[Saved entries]

****************************************

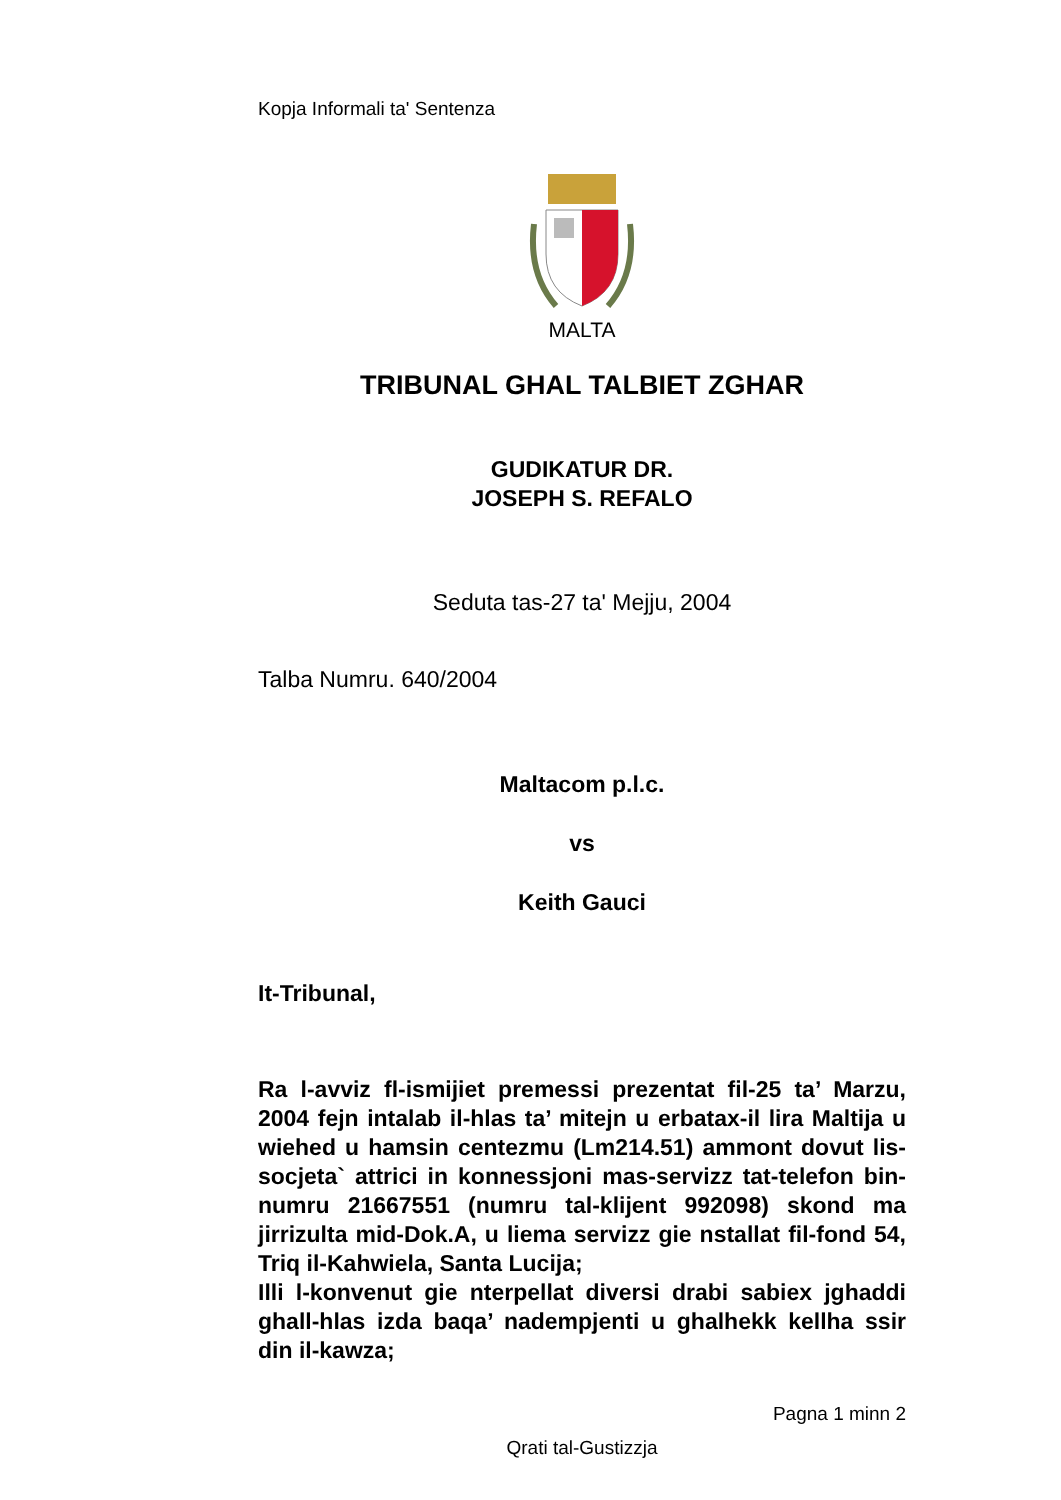Kopja Informali ta' Sentenza
MALTA
TRIBUNAL GHAL TALBIET ZGHAR
GUDIKATUR DR.
JOSEPH S. REFALO
Seduta tas-27 ta' Mejju, 2004
Talba Numru. 640/2004
Maltacom p.l.c.
vs
Keith Gauci
It-Tribunal,
Ra l-avviz fl-ismijiet premessi prezentat fil-25 ta’ Marzu, 2004 fejn intalab il-hlas ta’ mitejn u erbatax-il lira Maltija u wiehed u hamsin centezmu (Lm214.51) ammont dovut lis-socjeta` attrici in konnessjoni mas-servizz tat-telefon bin-numru 21667551 (numru tal-klijent 992098) skond ma jirrizulta mid-Dok.A, u liema servizz gie nstallat fil-fond 54, Triq il-Kahwiela, Santa Lucija;
Illi l-konvenut gie nterpellat diversi drabi sabiex jghaddi ghall-hlas izda baqa’ nadempjenti u ghalhekk kellha ssir din il-kawza;
Pagna 1 minn 2
Qrati tal-Gustizzja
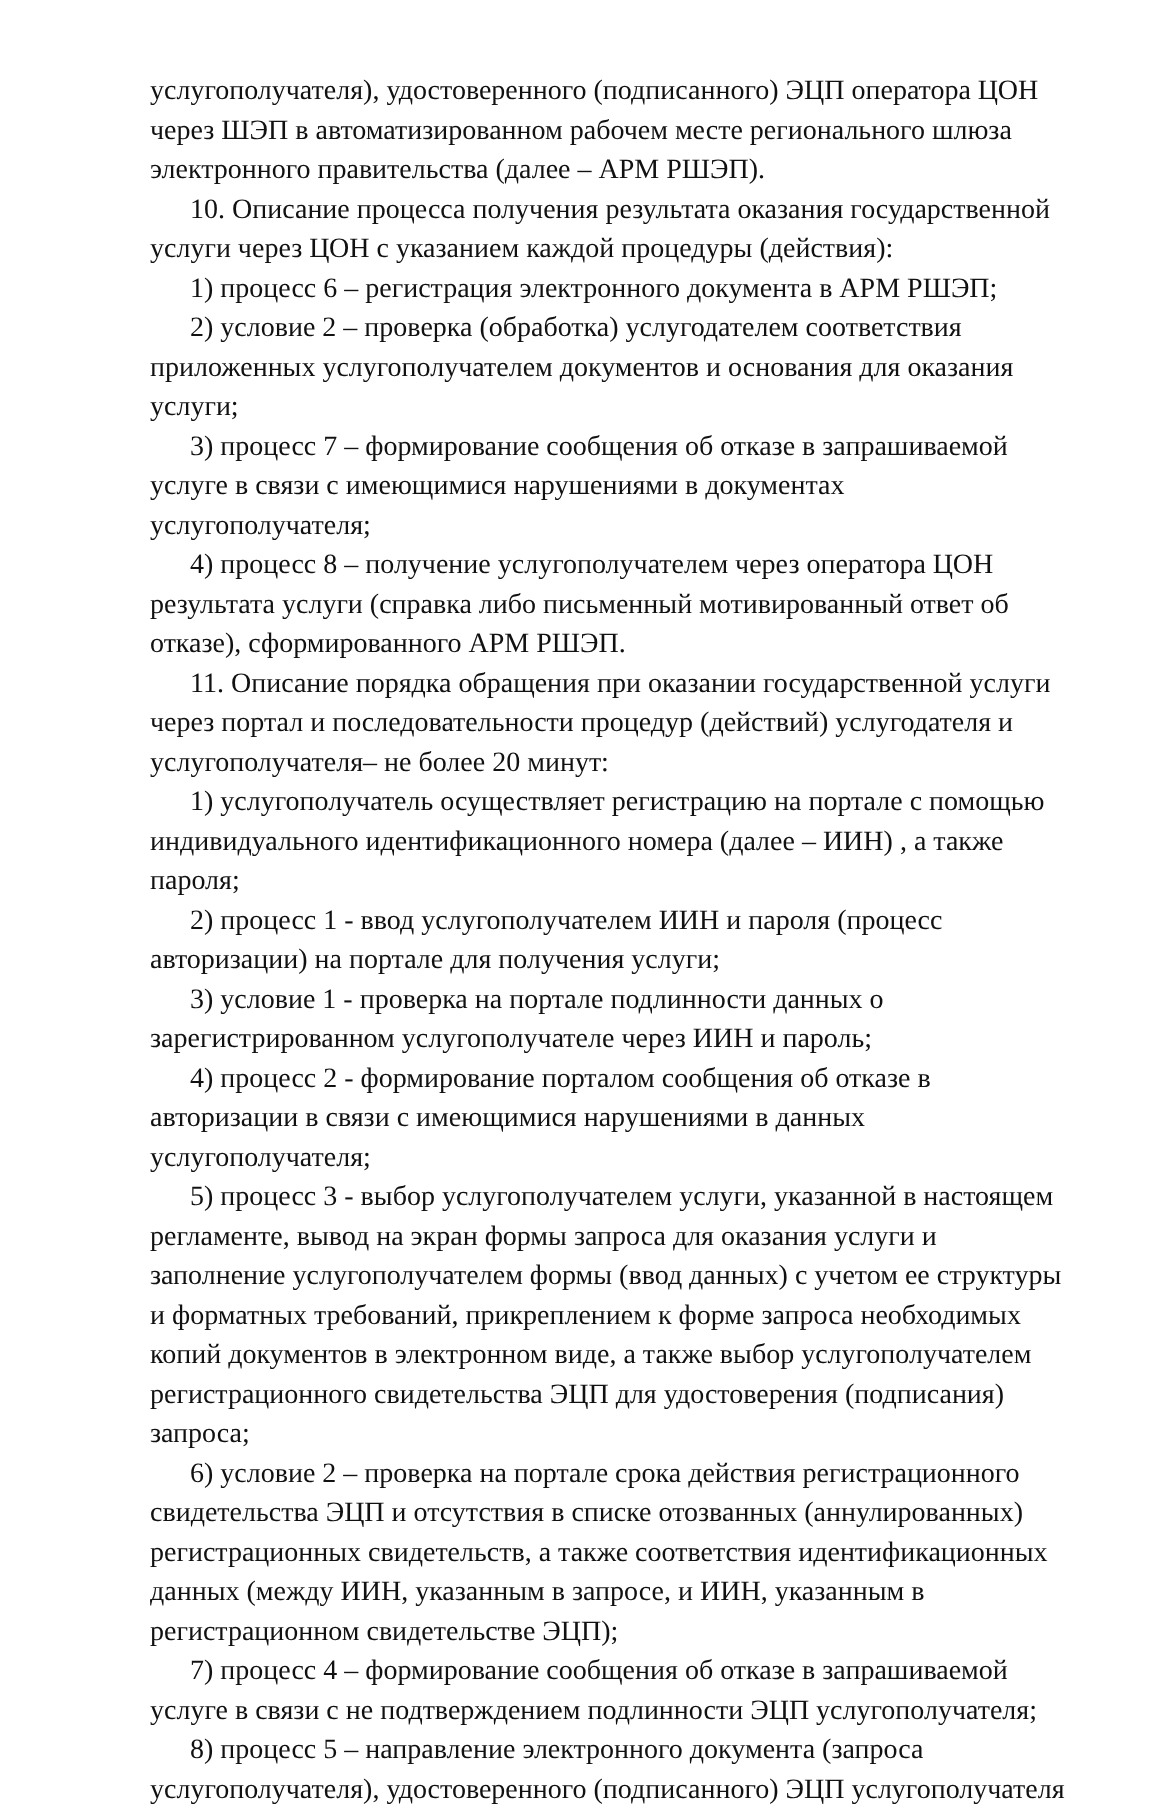услугополучателя), удостоверенного (подписанного) ЭЦП оператора ЦОН через ШЭП в автоматизированном рабочем месте регионального шлюза электронного правительства (далее – АРМ РШЭП).
10. Описание процесса получения результата оказания государственной услуги через ЦОН с указанием каждой процедуры (действия):
1) процесс 6 – регистрация электронного документа в АРМ РШЭП;
2) условие 2 – проверка (обработка) услугодателем соответствия приложенных услугополучателем документов и основания для оказания услуги;
3) процесс 7 – формирование сообщения об отказе в запрашиваемой услуге в связи с имеющимися нарушениями в документах услугополучателя;
4) процесс 8 – получение услугополучателем через оператора ЦОН результата услуги (справка либо письменный мотивированный ответ об отказе), сформированного АРМ РШЭП.
11. Описание порядка обращения при оказании государственной услуги через портал и последовательности процедур (действий) услугодателя и услугополучателя– не более 20 минут:
1) услугополучатель осуществляет регистрацию на портале с помощью индивидуального идентификационного номера (далее – ИИН) , а также пароля;
2) процесс 1 - ввод услугополучателем ИИН и пароля (процесс авторизации) на портале для получения услуги;
3) условие 1 - проверка на портале подлинности данных о зарегистрированном услугополучателе через ИИН и пароль;
4) процесс 2 - формирование порталом сообщения об отказе в авторизации в связи с имеющимися нарушениями в данных услугополучателя;
5) процесс 3 - выбор услугополучателем услуги, указанной в настоящем регламенте, вывод на экран формы запроса для оказания услуги и заполнение услугополучателем формы (ввод данных) с учетом ее структуры и форматных требований, прикреплением к форме запроса необходимых копий документов в электронном виде, а также выбор услугополучателем регистрационного свидетельства ЭЦП для удостоверения (подписания) запроса;
6) условие 2 – проверка на портале срока действия регистрационного свидетельства ЭЦП и отсутствия в списке отозванных (аннулированных) регистрационных свидетельств, а также соответствия идентификационных данных (между ИИН, указанным в запросе, и ИИН, указанным в регистрационном свидетельстве ЭЦП);
7) процесс 4 – формирование сообщения об отказе в запрашиваемой услуге в связи с не подтверждением подлинности ЭЦП услугополучателя;
8) процесс 5 – направление электронного документа (запроса услугополучателя), удостоверенного (подписанного) ЭЦП услугополучателя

****************************************

Required work -> Please find every line in the records above that holds the word "запрашиваемой" and copy it.

Worked solution ->
3) процесс 7 – формирование сообщения об отказе в запрашиваемой услуге в связи с имеющимися нарушениями в документах услугополучателя;
7) процесс 4 – формирование сообщения об отказе в запрашиваемой услуге в связи с не подтверждением подлинности ЭЦП услугополучателя;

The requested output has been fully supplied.